Fr 17.09.10

Manroland will eigenständig bleiben


Vorstand und Investoren haben sich auf eine Strategie für das Unternehmen zur Sicherung der langfristigen Eigenständigkeit verständigt: dazu zählen u.a. neue Aufgaben für die Standorte und ein zusätzlicher Abbau von 500 Stellen.

In den etablierten Industrieländern sei der Markt von Volumenrückgang und Konsolidierung gekennzeichnet, während in den aufstrebenden Märkten (Emerging Markets) ein dynamisches Wachstum stattfinde, an dem Manroland in erheblichem Umfang partizipiere, heißt es einleitend in einer Mitteilung. „Mit unseren nun eingeleiteten Maßnahmen reagieren wir aktiv auf geänderte Rahmenbedingungen und positionieren uns, um auch künftig zu wachsen. Wir sind davon überzeugt, dass Manroland diese Chancen als eigenständiges Unternehmen wahrnehmen sollte“, so Gerd Finkbeiner, Vorstandsvorsitzender der Manroland AG. Das Unternehmen brauche Anpassungen bei Strukturen und Prozessen, um nachhaltig erfolgreich zu sein. Die drei deutschen Produktionsstandorte erhalte daher nun klare Kernkompetenzen. Ein zentraler Fokus liege zudem auf den Wachstumsmärkten und dem Dienstleistungsgeschäft.
Als langfristig orientierter Investor begrüße Allianz Capital Partners die klare Entscheidung für die Stand-Alone-Lösung und trage die notwendige Restrukturierung mit. „Wir freuen uns über diese klare Unterstützung unserer Investoren“, so Gerd Finkbeiner.
Die Strategie zur langfristigen Eigenständigkeit hat folgende Inhalte:
Manroland will weiterhin an drei Standorten Systeme für den Bogendruck und Rollendruck produzieren. Jedem der drei Standorte wird eine klare Kernkompetenz zugewiesen: Die Standorte Augsburg (Rollendrucksysteme) und Offenbach (Bogendrucksysteme) konzentrieren sich künftig auf die Fertigung komplexer Teile und die Montage.
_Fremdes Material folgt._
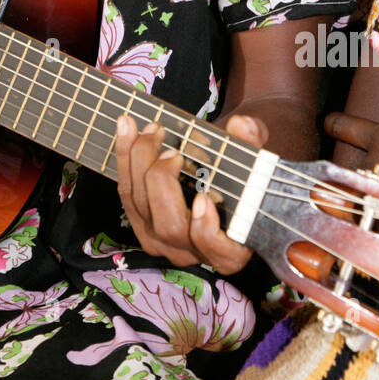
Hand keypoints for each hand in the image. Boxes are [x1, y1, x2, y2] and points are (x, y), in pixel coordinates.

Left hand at [115, 113, 267, 272]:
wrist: (217, 175)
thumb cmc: (240, 175)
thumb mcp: (254, 157)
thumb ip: (253, 142)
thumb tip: (243, 125)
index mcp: (231, 248)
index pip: (222, 253)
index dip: (208, 231)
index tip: (204, 200)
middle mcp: (194, 251)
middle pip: (170, 226)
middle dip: (164, 182)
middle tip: (174, 151)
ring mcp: (162, 240)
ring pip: (141, 207)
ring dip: (139, 162)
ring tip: (150, 130)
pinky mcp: (140, 222)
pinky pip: (126, 193)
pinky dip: (125, 158)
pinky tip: (127, 128)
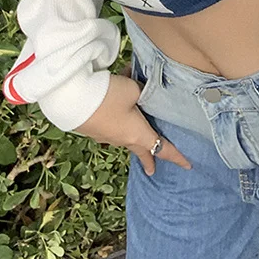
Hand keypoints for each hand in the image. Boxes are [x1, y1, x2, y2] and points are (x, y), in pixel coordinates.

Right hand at [73, 68, 191, 175]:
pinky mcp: (92, 126)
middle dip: (148, 158)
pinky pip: (111, 125)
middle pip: (140, 149)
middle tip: (152, 169)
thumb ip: (143, 92)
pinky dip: (117, 117)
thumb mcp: (133, 90)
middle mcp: (122, 138)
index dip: (176, 156)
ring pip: (124, 136)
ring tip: (135, 127)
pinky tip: (114, 100)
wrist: (71, 98)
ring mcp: (105, 134)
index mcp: (137, 134)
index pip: (162, 148)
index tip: (188, 166)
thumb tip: (143, 92)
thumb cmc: (109, 96)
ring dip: (131, 134)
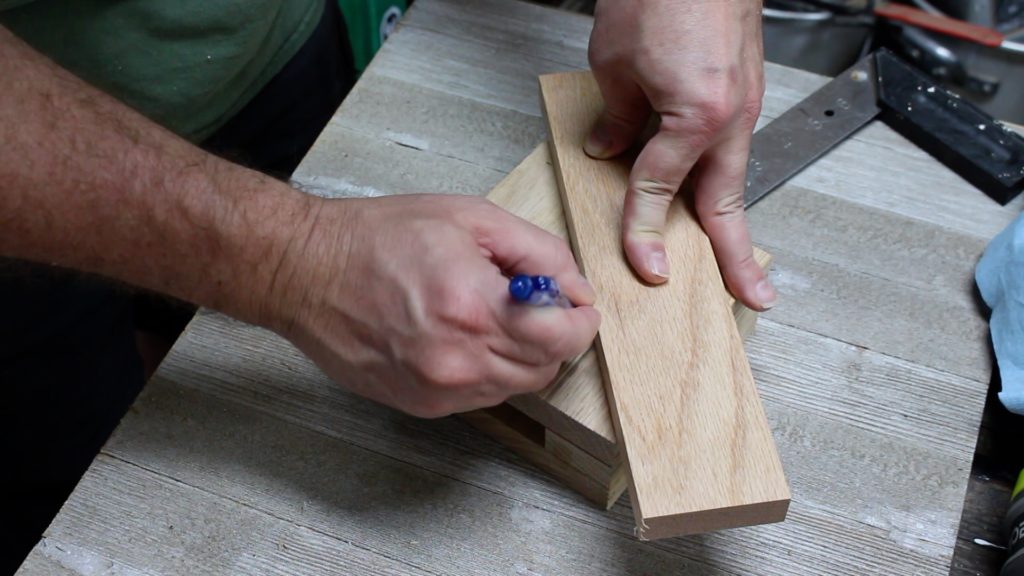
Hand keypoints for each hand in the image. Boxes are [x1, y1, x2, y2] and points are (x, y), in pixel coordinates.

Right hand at [271, 194, 600, 417]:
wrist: (307, 272)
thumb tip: (574, 288)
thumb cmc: (378, 238)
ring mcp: (438, 390)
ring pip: (516, 386)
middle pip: (546, 368)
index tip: (576, 305)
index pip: (564, 339)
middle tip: (531, 302)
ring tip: (487, 313)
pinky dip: (487, 369)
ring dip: (520, 354)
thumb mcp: (471, 218)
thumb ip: (539, 252)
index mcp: (474, 308)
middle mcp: (458, 361)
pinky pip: (482, 397)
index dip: (580, 320)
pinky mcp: (421, 405)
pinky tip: (461, 334)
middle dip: (551, 334)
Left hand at [587, 0, 775, 310]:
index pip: (660, 188)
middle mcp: (732, 114)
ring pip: (732, 176)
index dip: (644, 230)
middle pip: (727, 200)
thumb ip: (617, 116)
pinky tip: (705, 195)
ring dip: (730, 220)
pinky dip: (719, 179)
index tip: (642, 264)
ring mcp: (743, 101)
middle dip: (736, 255)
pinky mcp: (742, 88)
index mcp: (699, 114)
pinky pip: (729, 149)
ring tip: (733, 262)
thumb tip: (611, 148)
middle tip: (748, 294)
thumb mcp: (616, 60)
Der Standort Plauen wird als Geschäftsbereich für Industrielle Fertigung ausgerichtet. Als Kompetenzcenter für mechanische Fertigung und Baugruppenmontage wird das Werk Plauen sowohl für Manroland als auch für Dritte produzieren.
Integration von Geschäftsaktivitäten im Bogen- und Rollenbereich: Zusammenlegung der Geschäftsfelder kleine Zeitungsmaschinen (bislang am Standort Plauen) und große Zeitungsmaschinen am Standort Augsburg. Zusammenfassung von Elektronikaktivitäten. Die Gießerei in Offenbach wird künftig beide Produktbereiche zentral mit Gussteilen bedienen. Konzentration zentral zu organisierender Gruppenfunktionen am Standort Augsburg.
Gründung des neuen Geschäftsbereichs Technische und Industrielle Dienstleistungen mit rund 300 Mitarbeitern und den Schwerpunktaktivitäten: Industrieberatung und Verleihung von hoch qualifizierten technischen Fachkräften.
Die geplanten Maßnahmen werden voraussichtlich zu einem Abbau von zusätzlich rund 500 Stellen führen. Dies betreffe im Wesentlichen administrative Funktionen. Im Ergebnis wird sich die Zahl der Mitarbeiter bis Ende 2012 auf rund 6.000 reduzieren. In dieser Zielgröße sind bisher angekündigte Stellenreduzierungen und Maßnahmen wie Altersteilzeit sowie die natürliche Fluktuation berücksichtigt. Ziel ist es, den Arbeitsplatzabbau möglichst sozialverträglich zu gestalten. Die Gespräche mit den Arbeitnehmervertretern wurden aufgenommen. „Mit diesen Maßnahmen richten wir uns auf ein Auftragsvolumen von 1,4 Mrd. Euro im Stammgeschäft ein. Das entspricht rund 70 Prozent des Hochs von 2007. Mit der stärkeren Integration unserer Geschäftsaktivitäten und der Implementierung von durchgängigen Prozessen werden wir künftig deutlich schlanker, effizienter und schlagkräftiger agieren können. Mit den beiden neuen Geschäftsbereichen Industrielle Fertigung sowie Technische und Industrielle Dienstleistungen erschließen wir uns darüber hinaus zusätzliche Geschäftspotenziale“, so Gerd Finkbeiner.
Der Abschluss aller Maßnahmen ist für Mitte 2012 geplant. Die damit verbundenen zusätzlichen Einsparungen sollen sich auf voraussichtlich 50 Mio. Euro jährlich belaufen und erstmals im Jahr 2013 vollständig realisiert werden.